And the Walls, Come Tumbling Down

I almost can’t believe this is actually happening – the “Chinese Wall” between research and banking at Wall Street firms is about to be torn back down after being put in place ten years ago to cure the ills of the Dot Com IPO boom/bust that cost a generation billions of dollars in investment capital.

From Bloomberg:

After the dot-com bust a decade ago, regulators forced Wall Street to adopt rules aimed at keeping stock analysts from over-praising companies doing deals with their banks. President Barack Obama is set to sign a law that would undo at least some of the changes.

One measure in the bill, passed by Congress March 22 to ease securities rules for closely held firms, would restore communication between bank research and underwriting arms. Those links were restricted in 2003 by regulators and by a separate settlement between then-New York Attorney General Eliot Spitzer and 10 firms including Goldman Sachs Group Inc. and JPMorgan Chase & Co.

Supposedly it is the Venture Capital lobby that is pushing this because they feel Wall Street is ignoring “emerging” companies as a result of the wall.  Yes, those poor saps at Facebook and Twitter and LinkedIn and Zynga and on and on who’ve had so much trouble attracting attention from investors, my heart weeps for them.
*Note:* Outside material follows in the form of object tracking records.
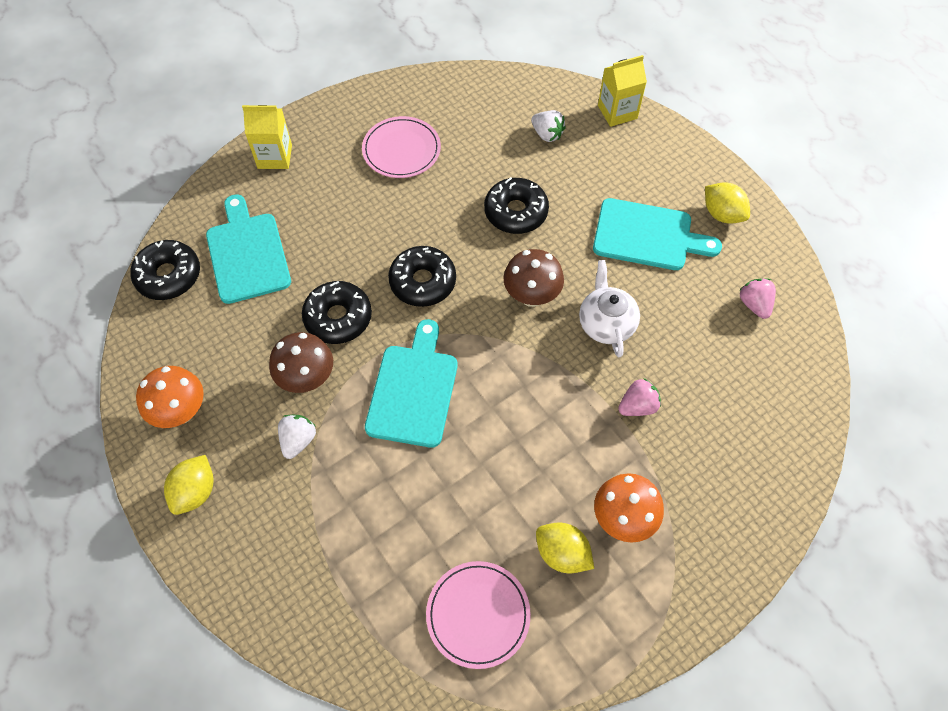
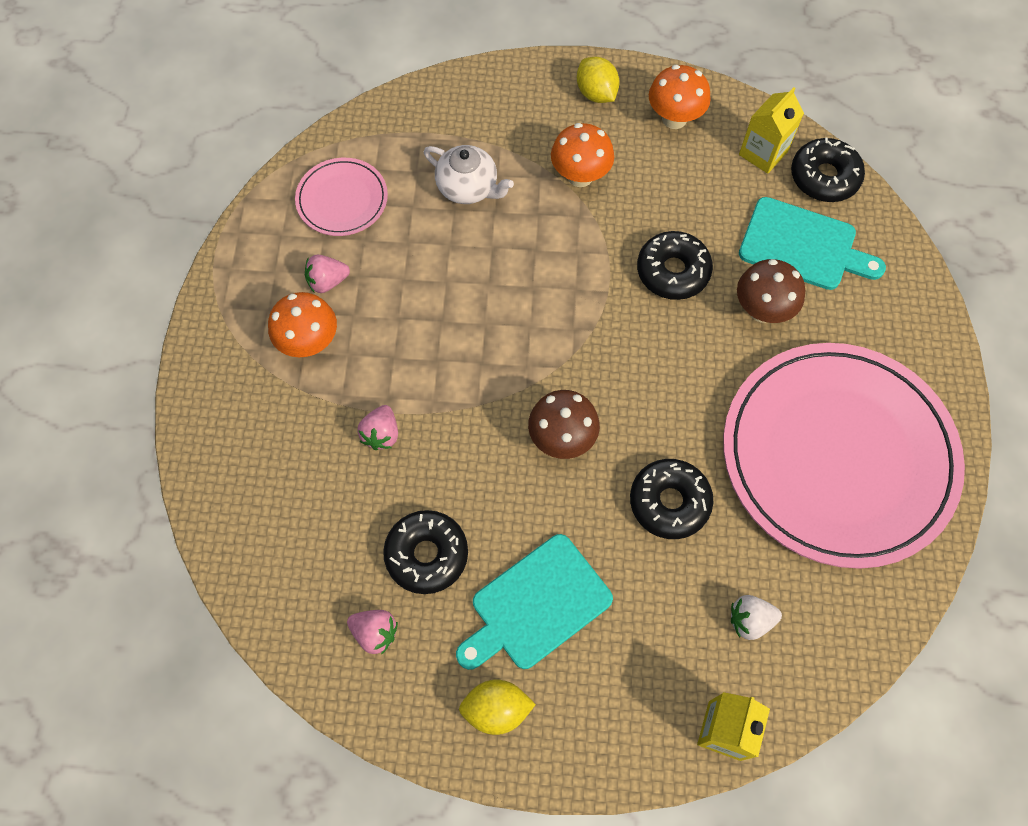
camera: 130 degrees right, 5 degrees up
(275, 156) = (914, 336): yellow carton -> yellow carton (763, 153)
(298, 440) = (580, 176): white strawberry -> orange mushroom
(307, 379) = (631, 214): brown mushroom -> brown mushroom (762, 310)
(401, 150) = (838, 456): pink plate -> pink plate, size x2.29
(413, 390) = (552, 279): turquoise cutting board -> none
(423, 282) = (655, 361): black donut -> black donut (427, 555)
(562, 553) = (327, 282): yellow lemon -> pink strawberry
(606, 323) = (478, 478): white teapot -> white teapot (468, 187)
Aside from the VCs who are looking to lubricate their exit glidepaths, I’m not sure who exactly is aided by this or why it’s even up for discussion in the first place.  But I know exactly who could be hurt by it – those in the investing public who take sell-side research on stocks at face value and do not understand that they will be used as cannon fodder, allowing more “important” customers and company insiders to unload shares.